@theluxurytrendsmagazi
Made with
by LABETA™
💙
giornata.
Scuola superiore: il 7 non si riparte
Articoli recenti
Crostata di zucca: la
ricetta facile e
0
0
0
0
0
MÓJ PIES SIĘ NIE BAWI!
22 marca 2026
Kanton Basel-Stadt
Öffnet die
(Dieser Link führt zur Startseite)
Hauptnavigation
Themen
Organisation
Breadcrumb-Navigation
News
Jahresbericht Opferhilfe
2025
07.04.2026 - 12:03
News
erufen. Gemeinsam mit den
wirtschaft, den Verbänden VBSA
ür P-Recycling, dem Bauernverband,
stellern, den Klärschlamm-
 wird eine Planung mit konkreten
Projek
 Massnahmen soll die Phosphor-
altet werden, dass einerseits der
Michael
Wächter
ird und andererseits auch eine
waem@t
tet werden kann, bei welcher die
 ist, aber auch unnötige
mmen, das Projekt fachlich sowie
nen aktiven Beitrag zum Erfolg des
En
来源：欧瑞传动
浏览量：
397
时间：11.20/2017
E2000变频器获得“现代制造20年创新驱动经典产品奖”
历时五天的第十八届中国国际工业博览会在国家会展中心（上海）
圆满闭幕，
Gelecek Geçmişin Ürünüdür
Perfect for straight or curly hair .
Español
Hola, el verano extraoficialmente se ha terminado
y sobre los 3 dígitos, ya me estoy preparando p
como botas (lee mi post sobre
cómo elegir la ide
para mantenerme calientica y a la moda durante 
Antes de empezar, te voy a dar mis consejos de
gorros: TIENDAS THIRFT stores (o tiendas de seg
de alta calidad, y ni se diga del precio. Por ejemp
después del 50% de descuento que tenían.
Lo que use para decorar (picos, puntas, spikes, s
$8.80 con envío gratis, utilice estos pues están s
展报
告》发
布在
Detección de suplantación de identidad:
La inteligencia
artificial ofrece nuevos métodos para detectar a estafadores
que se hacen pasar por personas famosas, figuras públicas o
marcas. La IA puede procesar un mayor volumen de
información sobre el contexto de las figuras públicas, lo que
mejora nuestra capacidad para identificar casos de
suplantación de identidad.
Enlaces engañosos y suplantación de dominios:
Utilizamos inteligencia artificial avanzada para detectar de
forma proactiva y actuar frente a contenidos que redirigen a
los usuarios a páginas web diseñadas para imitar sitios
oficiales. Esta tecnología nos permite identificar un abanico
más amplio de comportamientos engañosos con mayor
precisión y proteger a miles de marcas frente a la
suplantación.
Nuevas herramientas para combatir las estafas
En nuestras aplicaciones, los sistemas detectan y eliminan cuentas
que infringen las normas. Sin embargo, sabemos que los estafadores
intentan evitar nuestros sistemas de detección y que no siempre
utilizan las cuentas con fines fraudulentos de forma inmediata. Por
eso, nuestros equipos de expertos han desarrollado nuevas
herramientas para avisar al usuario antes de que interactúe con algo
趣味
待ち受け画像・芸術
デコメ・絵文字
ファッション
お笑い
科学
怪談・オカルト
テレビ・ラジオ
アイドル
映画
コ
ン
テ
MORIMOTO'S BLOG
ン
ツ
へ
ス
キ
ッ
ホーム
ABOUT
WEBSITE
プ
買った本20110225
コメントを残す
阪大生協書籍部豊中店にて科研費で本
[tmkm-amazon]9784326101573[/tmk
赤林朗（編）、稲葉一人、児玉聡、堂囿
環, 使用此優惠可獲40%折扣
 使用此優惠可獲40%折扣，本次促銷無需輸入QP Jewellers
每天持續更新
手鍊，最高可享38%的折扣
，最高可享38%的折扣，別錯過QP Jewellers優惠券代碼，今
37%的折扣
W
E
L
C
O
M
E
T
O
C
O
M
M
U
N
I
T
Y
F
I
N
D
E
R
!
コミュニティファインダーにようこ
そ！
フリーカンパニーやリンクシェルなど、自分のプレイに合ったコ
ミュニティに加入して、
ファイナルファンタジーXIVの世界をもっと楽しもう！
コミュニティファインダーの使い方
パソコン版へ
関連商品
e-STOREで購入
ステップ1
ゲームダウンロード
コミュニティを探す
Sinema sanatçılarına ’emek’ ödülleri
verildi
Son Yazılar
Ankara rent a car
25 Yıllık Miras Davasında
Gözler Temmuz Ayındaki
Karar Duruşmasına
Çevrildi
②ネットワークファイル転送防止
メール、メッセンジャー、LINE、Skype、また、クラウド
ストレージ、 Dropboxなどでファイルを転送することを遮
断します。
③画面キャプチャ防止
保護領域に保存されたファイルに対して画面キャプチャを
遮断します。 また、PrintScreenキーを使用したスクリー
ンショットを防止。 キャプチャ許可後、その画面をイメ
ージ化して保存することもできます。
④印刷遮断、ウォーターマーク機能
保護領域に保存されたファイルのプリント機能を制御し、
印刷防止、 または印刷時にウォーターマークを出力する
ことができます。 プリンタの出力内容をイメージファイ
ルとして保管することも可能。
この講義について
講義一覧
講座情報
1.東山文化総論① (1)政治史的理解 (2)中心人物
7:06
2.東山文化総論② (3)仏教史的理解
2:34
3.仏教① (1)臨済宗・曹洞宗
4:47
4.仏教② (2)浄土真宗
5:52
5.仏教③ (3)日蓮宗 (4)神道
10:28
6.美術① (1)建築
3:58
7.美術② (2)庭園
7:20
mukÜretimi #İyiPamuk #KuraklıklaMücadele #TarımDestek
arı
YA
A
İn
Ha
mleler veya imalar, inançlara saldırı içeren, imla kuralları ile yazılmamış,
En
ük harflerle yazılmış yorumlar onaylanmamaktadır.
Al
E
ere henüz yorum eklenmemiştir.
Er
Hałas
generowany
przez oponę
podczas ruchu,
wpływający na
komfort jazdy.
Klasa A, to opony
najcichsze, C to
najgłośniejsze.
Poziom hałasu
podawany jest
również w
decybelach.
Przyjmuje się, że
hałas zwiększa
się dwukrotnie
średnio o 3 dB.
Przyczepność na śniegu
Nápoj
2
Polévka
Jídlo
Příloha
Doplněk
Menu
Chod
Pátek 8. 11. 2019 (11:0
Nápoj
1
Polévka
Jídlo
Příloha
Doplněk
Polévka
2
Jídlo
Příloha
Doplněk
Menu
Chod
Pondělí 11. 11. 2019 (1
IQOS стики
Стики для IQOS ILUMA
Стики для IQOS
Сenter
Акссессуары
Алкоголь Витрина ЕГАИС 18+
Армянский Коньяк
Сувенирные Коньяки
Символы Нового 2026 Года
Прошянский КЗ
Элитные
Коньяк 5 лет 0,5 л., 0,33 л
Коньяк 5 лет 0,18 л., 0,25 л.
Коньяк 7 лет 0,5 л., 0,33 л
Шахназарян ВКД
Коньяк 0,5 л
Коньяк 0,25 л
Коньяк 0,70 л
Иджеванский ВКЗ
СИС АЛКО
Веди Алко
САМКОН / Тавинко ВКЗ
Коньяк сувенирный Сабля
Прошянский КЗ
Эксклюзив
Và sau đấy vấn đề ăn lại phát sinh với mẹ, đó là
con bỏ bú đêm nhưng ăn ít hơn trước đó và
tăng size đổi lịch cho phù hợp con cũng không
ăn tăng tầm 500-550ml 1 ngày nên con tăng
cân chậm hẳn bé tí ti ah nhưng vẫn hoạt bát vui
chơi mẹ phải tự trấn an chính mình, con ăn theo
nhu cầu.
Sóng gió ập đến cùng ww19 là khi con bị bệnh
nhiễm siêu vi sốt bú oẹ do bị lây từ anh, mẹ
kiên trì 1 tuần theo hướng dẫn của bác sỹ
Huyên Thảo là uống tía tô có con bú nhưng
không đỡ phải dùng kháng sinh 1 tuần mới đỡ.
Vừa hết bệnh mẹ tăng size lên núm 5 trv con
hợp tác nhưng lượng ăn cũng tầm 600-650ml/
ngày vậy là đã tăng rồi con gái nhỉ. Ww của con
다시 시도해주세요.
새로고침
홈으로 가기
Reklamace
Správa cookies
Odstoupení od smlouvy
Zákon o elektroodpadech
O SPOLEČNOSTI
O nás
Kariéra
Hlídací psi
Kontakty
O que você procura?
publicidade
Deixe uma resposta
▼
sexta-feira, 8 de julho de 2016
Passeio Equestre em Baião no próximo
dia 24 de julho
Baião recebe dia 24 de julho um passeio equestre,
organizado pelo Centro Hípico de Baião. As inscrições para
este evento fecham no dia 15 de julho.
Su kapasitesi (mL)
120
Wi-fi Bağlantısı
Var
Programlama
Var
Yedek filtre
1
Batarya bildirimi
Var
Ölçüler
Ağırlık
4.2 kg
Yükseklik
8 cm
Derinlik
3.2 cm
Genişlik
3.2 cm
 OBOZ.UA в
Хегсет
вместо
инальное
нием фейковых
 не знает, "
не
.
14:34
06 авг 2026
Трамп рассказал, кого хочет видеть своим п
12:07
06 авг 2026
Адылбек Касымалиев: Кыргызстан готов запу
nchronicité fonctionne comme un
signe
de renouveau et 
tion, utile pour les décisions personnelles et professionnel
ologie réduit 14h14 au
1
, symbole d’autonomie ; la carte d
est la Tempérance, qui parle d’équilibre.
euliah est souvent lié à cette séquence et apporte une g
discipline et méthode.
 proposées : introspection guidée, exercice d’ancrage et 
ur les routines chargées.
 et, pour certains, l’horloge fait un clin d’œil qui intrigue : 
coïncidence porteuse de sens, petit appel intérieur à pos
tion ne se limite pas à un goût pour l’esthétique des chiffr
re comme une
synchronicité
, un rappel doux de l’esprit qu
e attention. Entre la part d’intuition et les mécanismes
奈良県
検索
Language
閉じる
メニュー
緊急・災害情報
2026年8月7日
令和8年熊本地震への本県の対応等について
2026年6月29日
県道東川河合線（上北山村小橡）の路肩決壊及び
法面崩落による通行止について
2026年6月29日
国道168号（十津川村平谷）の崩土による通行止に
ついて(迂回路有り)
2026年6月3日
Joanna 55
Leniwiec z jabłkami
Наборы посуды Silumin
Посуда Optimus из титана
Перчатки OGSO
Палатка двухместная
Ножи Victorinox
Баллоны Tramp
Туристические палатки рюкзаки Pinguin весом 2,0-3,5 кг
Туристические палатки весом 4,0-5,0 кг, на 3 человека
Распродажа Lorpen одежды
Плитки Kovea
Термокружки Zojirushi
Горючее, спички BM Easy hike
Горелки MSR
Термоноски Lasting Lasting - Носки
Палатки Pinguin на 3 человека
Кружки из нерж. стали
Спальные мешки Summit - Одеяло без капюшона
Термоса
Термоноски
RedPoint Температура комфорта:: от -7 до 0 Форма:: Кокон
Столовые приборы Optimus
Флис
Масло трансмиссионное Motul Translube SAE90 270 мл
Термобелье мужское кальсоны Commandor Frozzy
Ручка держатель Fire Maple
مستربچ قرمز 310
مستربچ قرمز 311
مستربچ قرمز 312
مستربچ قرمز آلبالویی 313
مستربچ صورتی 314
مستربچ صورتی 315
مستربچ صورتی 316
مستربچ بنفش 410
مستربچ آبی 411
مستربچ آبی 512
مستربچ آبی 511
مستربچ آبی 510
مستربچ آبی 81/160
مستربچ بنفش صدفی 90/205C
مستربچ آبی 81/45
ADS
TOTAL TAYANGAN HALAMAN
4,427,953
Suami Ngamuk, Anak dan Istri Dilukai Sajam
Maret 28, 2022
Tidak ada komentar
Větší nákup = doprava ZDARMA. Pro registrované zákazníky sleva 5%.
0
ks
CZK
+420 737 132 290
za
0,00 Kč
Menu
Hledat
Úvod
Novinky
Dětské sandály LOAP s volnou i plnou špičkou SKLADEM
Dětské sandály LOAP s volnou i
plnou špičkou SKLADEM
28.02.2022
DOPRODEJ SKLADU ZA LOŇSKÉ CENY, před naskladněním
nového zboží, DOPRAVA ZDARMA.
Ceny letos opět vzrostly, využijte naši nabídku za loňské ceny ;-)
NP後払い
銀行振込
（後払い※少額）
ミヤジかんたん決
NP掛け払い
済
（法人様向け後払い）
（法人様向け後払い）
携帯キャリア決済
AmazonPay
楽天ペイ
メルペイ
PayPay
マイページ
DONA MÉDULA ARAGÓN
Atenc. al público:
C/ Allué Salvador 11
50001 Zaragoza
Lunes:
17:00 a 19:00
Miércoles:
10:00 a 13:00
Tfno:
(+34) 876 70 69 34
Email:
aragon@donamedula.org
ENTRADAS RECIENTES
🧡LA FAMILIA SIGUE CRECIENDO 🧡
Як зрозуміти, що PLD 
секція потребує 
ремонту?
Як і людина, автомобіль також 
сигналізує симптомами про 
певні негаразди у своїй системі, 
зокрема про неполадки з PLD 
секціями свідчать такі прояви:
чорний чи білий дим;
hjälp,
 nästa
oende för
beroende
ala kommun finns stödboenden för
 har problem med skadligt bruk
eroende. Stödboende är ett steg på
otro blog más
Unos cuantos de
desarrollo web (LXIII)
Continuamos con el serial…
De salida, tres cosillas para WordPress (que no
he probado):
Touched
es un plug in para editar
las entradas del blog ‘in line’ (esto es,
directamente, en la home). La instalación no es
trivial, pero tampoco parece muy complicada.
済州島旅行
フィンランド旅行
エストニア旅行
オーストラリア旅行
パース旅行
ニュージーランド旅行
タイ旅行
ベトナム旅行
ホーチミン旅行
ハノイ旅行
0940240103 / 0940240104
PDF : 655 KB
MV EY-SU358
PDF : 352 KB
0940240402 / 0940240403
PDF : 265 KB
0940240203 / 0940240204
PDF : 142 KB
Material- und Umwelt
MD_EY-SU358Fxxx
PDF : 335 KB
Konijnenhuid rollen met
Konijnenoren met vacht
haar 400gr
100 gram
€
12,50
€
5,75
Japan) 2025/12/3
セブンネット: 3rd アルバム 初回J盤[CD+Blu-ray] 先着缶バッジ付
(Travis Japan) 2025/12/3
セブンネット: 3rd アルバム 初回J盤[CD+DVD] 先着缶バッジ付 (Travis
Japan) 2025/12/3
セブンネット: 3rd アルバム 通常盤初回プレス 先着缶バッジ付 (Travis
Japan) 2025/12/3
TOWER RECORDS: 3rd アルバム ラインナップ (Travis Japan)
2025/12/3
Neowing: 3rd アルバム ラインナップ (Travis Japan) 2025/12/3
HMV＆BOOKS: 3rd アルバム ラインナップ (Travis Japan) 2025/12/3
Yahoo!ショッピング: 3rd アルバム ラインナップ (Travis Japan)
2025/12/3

========================================

Goal of the exercise: Reproduce everything from the start of the records down to and including the line containing "ür P-Recycling, dem", replacing "Breadcrumb-Navigation" with "Pfadnavigation" and leaving all else unchanged.

Exercise response:
@theluxurytrendsmagazi
Made with
by LABETA™
💙
giornata.
Scuola superiore: il 7 non si riparte
Articoli recenti
Crostata di zucca: la
ricetta facile e
0
0
0
0
0
MÓJ PIES SIĘ NIE BAWI!
22 marca 2026
Kanton Basel-Stadt
Öffnet die
(Dieser Link führt zur Startseite)
Hauptnavigation
Themen
Organisation
Pfadnavigation
News
Jahresbericht Opferhilfe
2025
07.04.2026 - 12:03
News
erufen. Gemeinsam mit den
wirtschaft, den Verbänden VBSA
ür P-Recycling, dem Bauernverband,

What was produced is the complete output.